Ein eigenes Kapitel der Ausstellung beschäftigt sich denn auch mit dem Wirken dieser caritativen Verbände, aber auch internationaler Hilfsorganisationen vor dem Hintergrund der beiden Weltkriege des 20. Jahrhunderts. Als 1914 die ersten Kriegsgefangenen in der Senne bei Paderborn eintrafen, begründete der Paderborner Bischof Karl Josef Schulte die Kirchliche Auskunfts- und Kriegshilfestelle in Paderborn. Sie ermittelte Vermisste aller kriegsbeteiligten Parteien, setzte sich aber auch in der Gefangenenfürsorge ein. Nach dem Ersten Weltkrieg erwarb sich der Suchdienst des Caritasverbandes für vermisste alliierte Kriegsgefangene großes internationales Ansehen. Am 8. Dezember 1915 erfolgte unter dem Eindruck des Ersten Weltkrieges die Zusammenfassung der zersplitterten caritativen Aktivitäten im Bistum durch Bischof Karl Joseph Schulte in einem diözesanen Caritasverband. Der Sitz des Verbandes war zunächst Dortmund, 1917 wurde er nach Paderborn verlegt. Bis zum Ende der Weimarer Republik erfolgte ein stetiger Ausbau der organisierten Caritas auch in den ländlichen Bereichen.

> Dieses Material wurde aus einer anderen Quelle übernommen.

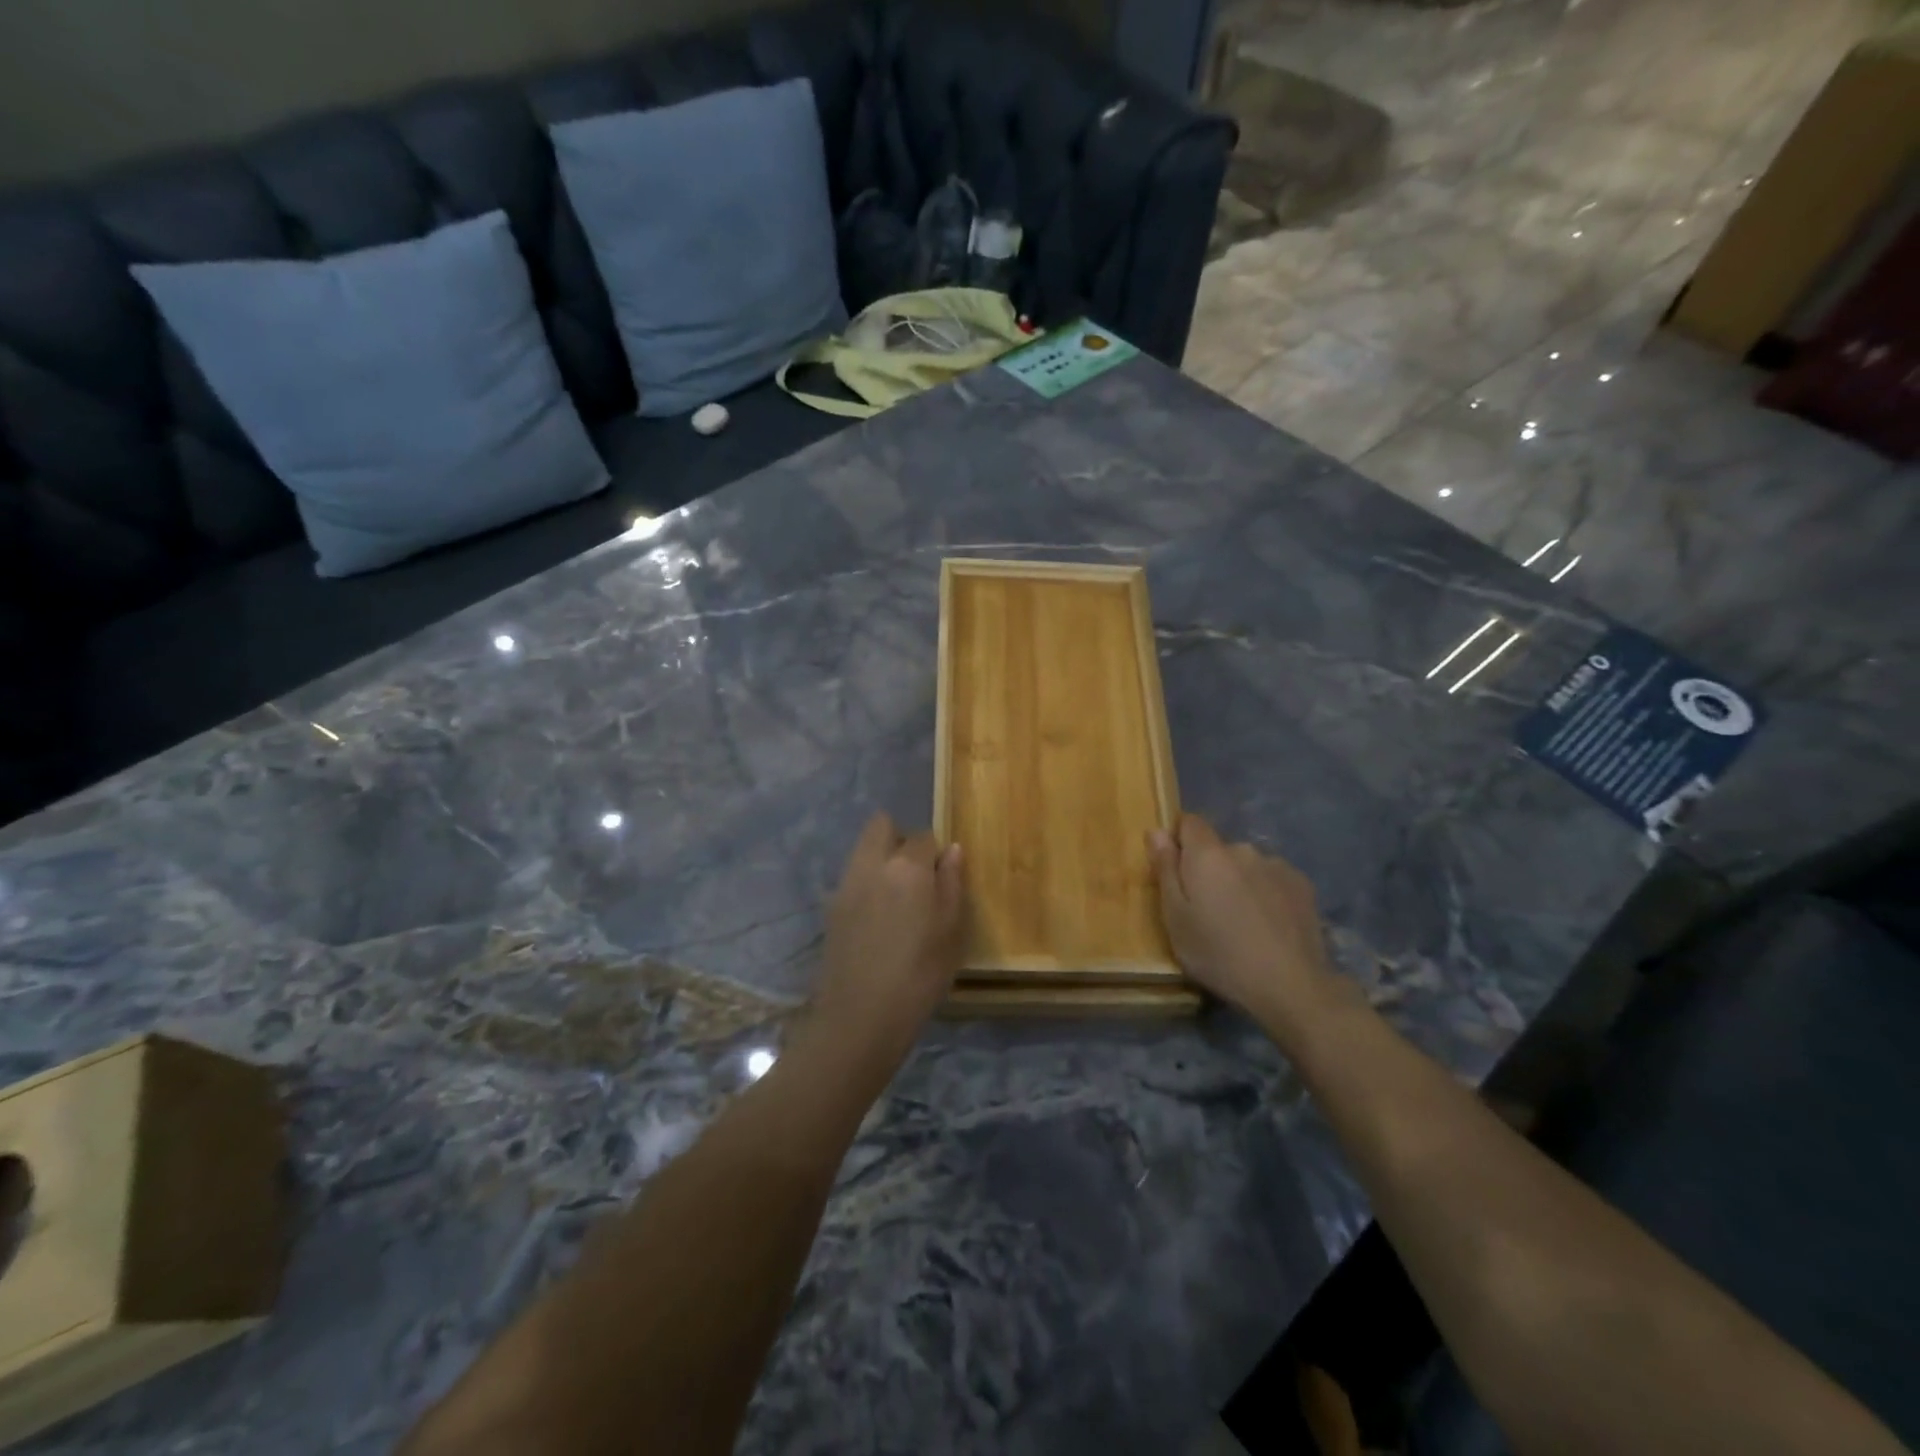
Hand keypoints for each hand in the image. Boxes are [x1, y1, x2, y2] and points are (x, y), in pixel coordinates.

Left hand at [802, 813, 965, 1076]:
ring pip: (863, 849)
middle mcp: (872, 864)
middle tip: (916, 875)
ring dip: (880, 859)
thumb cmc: (919, 975)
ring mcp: (846, 883)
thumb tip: (952, 850)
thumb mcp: (951, 931)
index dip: (936, 854)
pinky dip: (866, 883)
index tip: (942, 880)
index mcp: (907, 866)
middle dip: (900, 839)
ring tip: (897, 899)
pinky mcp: (831, 906)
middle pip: (881, 826)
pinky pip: (852, 876)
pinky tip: (877, 919)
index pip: (924, 836)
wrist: (860, 1017)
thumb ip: (952, 884)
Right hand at [1148, 814, 1334, 1026]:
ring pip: (1246, 866)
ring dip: (1239, 883)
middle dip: (1209, 870)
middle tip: (1207, 911)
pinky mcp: (1303, 886)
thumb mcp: (1175, 918)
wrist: (1290, 986)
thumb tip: (1156, 831)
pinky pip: (1272, 880)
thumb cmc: (1218, 954)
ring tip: (1242, 923)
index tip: (1177, 873)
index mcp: (1208, 854)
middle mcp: (1243, 849)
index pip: (1189, 822)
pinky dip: (1266, 894)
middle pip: (1218, 849)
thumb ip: (1165, 870)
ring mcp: (1277, 866)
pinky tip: (1269, 927)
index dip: (1179, 841)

Zur Ausstellung wird es ein breit angelegtes museumspädagogisches Programm geben u.a. für Kinder und Familien sowie für und mit Menschen mit Behinderung. Die neue Ausstellung steht unter der Schirmherrschaft von Oscar Andrés Kardinal Rodrígez Maradiaga, S.D.B., Präsident von Caritas Internationalis.